The most common status line contributions include the following:

  • The modification of a standard message

  • The addition of a separator bar

  • The addition of new messages

The maximum quantity of characters that you can add to a status line depends upon screen resolution. The typeface and fonts should also be fixed-width. Results of testing by developers for an empty status line follow. If you add items such as a separator, the maximum quantity of characters is reduced. You are advised to test your status line contributions yourself.

  • A minimum screen resolution of 1024 x 768px has approximately 110 text characters.

  • A screen resolution of 1440 x 900px has approximately 190 text characters.

If the character count is excessive, Sabre Red 360 truncates the characters in the middle, for example, abcdefghijkl…​…​…​rstuvwxyz.

Because you do not add extensions when you contribute to the status line, the plugin.xml file is not impacted. You are, however, required to add Java code to your plug-in.

Dependencies and Classes

Whether you are customizing a status line contribution or creating the status lines that the procedure in this chapter builds, both Eclipse and Sabre Red 360 have defined some dependencies and classes that are required to add status lines to a plug-in. These requirements follow.

Minimum Required Dependencies

The minimal dependencies for status line contributions are the same dependencies that

editors and

views require.

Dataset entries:
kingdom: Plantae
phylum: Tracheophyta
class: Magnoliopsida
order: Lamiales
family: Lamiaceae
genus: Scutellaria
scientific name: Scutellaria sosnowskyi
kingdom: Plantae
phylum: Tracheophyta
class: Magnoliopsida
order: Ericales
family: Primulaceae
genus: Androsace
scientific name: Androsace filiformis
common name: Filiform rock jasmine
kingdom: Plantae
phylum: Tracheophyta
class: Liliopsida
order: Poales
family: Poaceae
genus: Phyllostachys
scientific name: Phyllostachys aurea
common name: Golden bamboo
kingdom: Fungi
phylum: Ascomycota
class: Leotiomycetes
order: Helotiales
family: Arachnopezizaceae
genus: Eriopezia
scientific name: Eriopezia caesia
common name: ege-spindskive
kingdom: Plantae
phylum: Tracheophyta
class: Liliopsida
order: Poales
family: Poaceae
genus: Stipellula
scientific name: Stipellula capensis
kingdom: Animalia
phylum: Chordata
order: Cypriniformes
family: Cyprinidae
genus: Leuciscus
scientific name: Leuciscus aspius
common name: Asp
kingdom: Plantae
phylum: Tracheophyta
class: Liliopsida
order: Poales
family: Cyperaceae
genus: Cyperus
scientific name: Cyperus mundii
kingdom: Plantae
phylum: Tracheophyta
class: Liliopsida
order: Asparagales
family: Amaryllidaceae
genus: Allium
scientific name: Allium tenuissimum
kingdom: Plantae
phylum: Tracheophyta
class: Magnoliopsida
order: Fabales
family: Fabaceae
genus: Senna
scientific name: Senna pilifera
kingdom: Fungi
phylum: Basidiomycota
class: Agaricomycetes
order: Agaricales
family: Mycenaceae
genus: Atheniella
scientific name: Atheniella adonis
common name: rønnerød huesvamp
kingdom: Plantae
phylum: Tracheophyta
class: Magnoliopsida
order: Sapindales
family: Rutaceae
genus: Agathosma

WHAT THIS EXERCISE ASKS.
**a.** List the most common status line contributions named in the passage on status line contributions.
**b.** From the passage on status line contributions, reproduce verbatim the portion from "The maximum quantity of characters that" to "approximately 190 text characters.".
**c.** Extend the passage on status line contributions, beginning right after its final sentence.

EXPECTED RESULTS.
**a.**
The modification of a standard message
The addition of a separator bar
The addition of new messages

**b.**
The maximum quantity of characters that you can add to a status line depends upon screen resolution. The typeface and fonts should also be fixed-width. Results of testing by developers for an empty status line follow. If you add items such as a separator, the maximum quantity of characters is reduced. You are advised to test your status line contributions yourself.

  • A minimum screen resolution of 1024 x 768px has approximately 110 text characters.

  • A screen resolution of 1440 x 900px has approximately 190 text characters.

**c.**
Required Classes for Editors

  • StatusLineContributionItem class. This class adds new status line contributions.

    • initializeStatusLine(). This method includes all code that creates the status line contributions.

    • createPartControl(). createPartControl() calls initializeStatusLine().

  • AbstractAppEditor. You extended this class when you created an editor.

Required Classes and Methods for Views

  • StatusLineContributionItem class. This class adds new status line contributions.

    • initializeStatusLine(). This method includes all code that creates the status line contributions.

    • createPartControl(). createPartControl() calls initializeStatusLine(). It is required to extend the createPartControl() method.

    • setFocus(). It is required to extend this method. You added this method when you created a view.

  • ViewPart. You extended this class when you created a view.